[Records from a data source]
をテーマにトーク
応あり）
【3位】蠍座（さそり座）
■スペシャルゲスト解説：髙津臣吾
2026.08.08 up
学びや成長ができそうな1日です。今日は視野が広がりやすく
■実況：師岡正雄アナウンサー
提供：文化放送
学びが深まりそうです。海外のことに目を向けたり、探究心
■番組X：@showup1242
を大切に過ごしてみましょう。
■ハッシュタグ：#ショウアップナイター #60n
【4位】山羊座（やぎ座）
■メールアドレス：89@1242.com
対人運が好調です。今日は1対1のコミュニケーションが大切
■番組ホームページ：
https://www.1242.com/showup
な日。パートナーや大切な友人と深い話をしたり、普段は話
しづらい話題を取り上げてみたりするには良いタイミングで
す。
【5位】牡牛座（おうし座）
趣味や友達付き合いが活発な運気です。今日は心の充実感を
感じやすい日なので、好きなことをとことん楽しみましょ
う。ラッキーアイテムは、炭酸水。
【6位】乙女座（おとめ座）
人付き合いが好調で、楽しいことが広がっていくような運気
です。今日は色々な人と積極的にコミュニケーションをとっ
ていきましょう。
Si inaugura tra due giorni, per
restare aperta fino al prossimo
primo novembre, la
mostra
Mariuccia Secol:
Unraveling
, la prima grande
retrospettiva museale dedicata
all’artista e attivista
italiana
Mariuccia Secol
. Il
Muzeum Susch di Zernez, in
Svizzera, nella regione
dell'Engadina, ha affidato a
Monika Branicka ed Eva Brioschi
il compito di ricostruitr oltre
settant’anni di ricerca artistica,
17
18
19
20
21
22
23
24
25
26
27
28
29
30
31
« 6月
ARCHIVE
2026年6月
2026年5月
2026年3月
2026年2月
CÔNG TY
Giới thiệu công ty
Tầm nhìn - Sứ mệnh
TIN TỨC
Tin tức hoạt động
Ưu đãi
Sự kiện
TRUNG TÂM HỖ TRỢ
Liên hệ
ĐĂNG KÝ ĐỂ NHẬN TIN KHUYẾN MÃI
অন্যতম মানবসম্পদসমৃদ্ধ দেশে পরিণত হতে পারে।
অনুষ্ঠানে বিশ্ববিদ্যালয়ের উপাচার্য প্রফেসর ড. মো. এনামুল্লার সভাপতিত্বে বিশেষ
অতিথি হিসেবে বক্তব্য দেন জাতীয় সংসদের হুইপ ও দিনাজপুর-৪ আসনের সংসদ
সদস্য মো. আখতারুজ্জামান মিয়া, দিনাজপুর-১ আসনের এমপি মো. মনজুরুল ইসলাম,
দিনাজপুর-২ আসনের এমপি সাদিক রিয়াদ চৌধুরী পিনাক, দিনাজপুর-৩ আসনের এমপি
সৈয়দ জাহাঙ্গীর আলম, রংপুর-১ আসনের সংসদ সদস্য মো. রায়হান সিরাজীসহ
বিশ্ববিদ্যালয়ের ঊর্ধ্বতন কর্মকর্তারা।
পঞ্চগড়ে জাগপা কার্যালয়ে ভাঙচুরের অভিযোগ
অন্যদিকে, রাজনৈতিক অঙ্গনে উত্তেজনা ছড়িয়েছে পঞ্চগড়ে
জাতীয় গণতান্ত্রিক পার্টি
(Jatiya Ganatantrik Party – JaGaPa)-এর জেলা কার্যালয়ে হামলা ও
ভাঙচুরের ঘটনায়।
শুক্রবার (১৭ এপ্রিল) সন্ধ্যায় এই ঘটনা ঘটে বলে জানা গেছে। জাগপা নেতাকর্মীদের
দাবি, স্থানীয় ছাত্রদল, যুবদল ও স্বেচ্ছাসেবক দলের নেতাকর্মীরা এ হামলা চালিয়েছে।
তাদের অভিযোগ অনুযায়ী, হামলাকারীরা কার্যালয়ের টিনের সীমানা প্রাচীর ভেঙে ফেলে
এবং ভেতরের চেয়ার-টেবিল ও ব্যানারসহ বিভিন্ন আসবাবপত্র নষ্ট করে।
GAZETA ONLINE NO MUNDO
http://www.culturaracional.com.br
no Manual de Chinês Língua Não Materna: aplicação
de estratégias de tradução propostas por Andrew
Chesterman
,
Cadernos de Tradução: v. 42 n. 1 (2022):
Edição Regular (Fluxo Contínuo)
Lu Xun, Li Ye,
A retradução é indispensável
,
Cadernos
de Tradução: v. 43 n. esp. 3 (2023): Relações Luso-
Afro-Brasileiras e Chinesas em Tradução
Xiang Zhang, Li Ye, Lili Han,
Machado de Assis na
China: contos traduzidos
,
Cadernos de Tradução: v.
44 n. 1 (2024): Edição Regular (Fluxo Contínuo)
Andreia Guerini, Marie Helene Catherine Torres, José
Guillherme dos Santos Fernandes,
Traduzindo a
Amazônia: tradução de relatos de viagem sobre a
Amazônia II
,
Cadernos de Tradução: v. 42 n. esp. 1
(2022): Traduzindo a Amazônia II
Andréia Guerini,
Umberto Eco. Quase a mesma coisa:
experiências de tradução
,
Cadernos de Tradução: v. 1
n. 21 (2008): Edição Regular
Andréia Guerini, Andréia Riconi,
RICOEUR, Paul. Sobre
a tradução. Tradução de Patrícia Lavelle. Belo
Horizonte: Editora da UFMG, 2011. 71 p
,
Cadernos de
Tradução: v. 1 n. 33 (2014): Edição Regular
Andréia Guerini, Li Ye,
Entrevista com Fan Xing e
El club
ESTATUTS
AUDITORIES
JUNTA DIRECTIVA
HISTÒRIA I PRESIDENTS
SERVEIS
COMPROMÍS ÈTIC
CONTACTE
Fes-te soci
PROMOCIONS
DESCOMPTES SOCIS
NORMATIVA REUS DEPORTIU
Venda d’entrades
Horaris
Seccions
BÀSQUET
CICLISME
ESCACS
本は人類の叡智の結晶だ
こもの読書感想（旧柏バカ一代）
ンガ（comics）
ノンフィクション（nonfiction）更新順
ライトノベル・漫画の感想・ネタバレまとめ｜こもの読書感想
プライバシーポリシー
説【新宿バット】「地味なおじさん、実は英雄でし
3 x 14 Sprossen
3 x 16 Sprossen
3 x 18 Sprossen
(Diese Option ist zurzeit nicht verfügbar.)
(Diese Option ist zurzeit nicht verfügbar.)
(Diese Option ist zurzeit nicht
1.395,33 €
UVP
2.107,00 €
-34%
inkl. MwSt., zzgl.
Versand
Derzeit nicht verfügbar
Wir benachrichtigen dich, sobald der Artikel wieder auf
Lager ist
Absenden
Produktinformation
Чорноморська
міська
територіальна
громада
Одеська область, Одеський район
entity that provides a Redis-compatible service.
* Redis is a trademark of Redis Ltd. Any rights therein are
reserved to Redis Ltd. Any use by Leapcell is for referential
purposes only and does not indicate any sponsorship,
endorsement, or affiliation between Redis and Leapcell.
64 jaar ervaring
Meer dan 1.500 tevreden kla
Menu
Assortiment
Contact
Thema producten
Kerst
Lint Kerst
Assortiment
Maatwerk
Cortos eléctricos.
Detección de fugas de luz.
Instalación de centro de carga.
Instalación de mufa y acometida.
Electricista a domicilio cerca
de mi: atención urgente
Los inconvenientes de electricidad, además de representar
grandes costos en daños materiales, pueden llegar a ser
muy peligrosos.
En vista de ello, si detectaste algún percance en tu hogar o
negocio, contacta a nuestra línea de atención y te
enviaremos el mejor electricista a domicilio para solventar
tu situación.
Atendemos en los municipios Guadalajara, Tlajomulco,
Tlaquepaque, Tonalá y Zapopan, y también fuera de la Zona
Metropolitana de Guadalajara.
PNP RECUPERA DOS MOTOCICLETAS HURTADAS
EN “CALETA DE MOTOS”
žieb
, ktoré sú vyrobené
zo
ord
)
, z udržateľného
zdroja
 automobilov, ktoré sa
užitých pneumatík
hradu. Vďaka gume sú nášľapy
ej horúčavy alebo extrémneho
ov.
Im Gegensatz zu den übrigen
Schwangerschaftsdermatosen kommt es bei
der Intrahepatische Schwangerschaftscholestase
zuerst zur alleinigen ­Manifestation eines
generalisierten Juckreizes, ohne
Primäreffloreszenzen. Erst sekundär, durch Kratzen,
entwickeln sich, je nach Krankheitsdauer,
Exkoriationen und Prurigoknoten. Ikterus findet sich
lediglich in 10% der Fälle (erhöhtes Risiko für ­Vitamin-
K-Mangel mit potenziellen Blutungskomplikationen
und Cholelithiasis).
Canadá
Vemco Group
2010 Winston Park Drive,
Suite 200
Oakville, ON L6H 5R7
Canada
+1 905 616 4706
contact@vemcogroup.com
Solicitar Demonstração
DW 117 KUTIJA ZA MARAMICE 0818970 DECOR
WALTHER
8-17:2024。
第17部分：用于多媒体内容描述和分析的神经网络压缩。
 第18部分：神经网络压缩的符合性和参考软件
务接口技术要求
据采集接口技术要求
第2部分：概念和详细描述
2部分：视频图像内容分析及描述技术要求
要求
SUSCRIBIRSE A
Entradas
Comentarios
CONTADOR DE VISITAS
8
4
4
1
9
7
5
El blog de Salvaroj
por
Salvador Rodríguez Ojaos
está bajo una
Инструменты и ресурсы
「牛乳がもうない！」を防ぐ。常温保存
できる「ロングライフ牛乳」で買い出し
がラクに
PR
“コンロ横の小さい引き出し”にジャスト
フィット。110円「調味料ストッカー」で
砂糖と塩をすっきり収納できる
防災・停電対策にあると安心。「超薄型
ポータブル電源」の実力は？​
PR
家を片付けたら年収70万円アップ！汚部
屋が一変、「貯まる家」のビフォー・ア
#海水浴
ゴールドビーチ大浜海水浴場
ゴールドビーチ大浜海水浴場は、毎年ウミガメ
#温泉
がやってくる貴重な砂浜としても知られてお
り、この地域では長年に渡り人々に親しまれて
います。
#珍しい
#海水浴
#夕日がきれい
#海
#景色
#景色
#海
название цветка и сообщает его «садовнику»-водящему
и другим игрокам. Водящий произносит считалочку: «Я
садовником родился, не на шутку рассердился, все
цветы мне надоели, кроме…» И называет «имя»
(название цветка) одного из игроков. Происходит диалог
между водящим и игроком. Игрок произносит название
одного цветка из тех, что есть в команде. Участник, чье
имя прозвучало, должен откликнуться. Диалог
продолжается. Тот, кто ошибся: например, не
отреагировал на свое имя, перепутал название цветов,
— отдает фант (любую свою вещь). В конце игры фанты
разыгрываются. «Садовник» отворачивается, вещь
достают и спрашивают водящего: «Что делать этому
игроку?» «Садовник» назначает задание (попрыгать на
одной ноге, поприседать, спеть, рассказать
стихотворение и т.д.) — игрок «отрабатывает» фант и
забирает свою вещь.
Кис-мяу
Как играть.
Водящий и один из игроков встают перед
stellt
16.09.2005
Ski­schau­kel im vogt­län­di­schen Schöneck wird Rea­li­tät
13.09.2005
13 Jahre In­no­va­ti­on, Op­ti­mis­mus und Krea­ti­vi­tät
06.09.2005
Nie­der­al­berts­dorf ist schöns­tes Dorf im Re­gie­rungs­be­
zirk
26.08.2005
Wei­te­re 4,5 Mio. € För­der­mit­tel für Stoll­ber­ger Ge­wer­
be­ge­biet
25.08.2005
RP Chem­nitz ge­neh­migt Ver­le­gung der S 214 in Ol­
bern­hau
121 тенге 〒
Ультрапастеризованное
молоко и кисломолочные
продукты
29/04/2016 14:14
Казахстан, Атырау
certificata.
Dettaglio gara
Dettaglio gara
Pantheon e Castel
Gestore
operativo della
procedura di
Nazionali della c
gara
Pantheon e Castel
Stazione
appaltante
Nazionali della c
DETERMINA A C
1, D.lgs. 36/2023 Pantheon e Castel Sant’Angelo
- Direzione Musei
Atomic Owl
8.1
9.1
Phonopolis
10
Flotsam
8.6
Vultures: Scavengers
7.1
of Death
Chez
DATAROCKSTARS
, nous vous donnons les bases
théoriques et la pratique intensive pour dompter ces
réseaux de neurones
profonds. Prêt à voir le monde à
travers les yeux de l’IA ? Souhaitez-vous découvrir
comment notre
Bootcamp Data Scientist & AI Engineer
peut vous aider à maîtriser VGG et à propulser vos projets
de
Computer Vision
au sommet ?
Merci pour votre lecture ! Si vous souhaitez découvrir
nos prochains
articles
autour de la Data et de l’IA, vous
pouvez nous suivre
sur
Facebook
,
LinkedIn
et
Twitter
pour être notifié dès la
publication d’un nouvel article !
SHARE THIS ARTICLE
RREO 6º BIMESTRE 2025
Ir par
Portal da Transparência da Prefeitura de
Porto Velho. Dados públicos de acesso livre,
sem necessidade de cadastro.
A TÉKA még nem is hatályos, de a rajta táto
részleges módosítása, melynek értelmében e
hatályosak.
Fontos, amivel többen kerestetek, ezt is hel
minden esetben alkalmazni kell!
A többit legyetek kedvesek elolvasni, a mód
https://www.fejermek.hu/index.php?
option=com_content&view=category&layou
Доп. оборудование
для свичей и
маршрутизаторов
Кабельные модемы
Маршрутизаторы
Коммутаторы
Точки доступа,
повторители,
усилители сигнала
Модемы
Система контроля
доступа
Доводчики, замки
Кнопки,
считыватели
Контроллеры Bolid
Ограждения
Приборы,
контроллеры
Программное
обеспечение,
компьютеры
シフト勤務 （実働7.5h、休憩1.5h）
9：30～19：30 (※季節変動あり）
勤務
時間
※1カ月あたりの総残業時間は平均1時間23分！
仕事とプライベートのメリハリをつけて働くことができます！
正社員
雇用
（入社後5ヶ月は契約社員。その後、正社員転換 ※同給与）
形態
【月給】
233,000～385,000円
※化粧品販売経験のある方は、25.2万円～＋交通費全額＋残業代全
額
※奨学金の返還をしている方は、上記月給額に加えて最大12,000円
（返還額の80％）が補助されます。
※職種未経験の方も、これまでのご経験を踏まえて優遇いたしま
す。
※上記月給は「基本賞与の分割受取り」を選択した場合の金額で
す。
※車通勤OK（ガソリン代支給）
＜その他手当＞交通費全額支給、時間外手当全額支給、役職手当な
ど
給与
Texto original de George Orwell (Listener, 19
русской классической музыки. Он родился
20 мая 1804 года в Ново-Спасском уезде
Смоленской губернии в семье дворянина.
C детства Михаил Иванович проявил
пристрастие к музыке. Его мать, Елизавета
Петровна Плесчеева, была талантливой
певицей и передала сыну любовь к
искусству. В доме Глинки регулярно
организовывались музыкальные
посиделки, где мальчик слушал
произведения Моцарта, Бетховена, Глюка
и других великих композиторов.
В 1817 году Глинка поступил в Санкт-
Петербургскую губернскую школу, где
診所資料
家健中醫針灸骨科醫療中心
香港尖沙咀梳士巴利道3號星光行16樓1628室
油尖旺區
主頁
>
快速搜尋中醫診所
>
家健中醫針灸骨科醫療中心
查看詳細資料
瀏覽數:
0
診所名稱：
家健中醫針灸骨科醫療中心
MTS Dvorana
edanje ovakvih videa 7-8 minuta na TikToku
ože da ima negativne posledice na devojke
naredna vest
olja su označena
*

_TO DO_: How many lines in the data above contain the string "цветка"? Reply with only the number.

_EXERCISE RESULT_: 3